Data section Block Start

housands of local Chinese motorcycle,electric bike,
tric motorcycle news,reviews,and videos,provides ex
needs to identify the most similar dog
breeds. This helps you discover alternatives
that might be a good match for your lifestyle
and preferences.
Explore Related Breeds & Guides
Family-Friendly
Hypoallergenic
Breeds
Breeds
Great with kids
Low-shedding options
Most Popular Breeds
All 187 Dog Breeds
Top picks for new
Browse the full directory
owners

Data section Block End
Data section Block Start

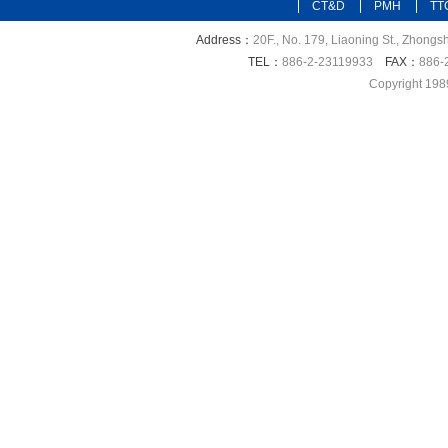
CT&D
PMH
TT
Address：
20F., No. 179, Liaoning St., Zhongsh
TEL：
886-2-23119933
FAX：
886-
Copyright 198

Data section Block End

→ **Task goal**
Give again exactly, and only, the lines above starting at the one with "housands of local" and ending at the one with "Family-Friendly".

→ **Worked solution**
housands of local Chinese motorcycle,electric bike,
tric motorcycle news,reviews,and videos,provides ex
needs to identify the most similar dog
breeds. This helps you discover alternatives
that might be a good match for your lifestyle
and preferences.
Explore Related Breeds & Guides
Family-Friendly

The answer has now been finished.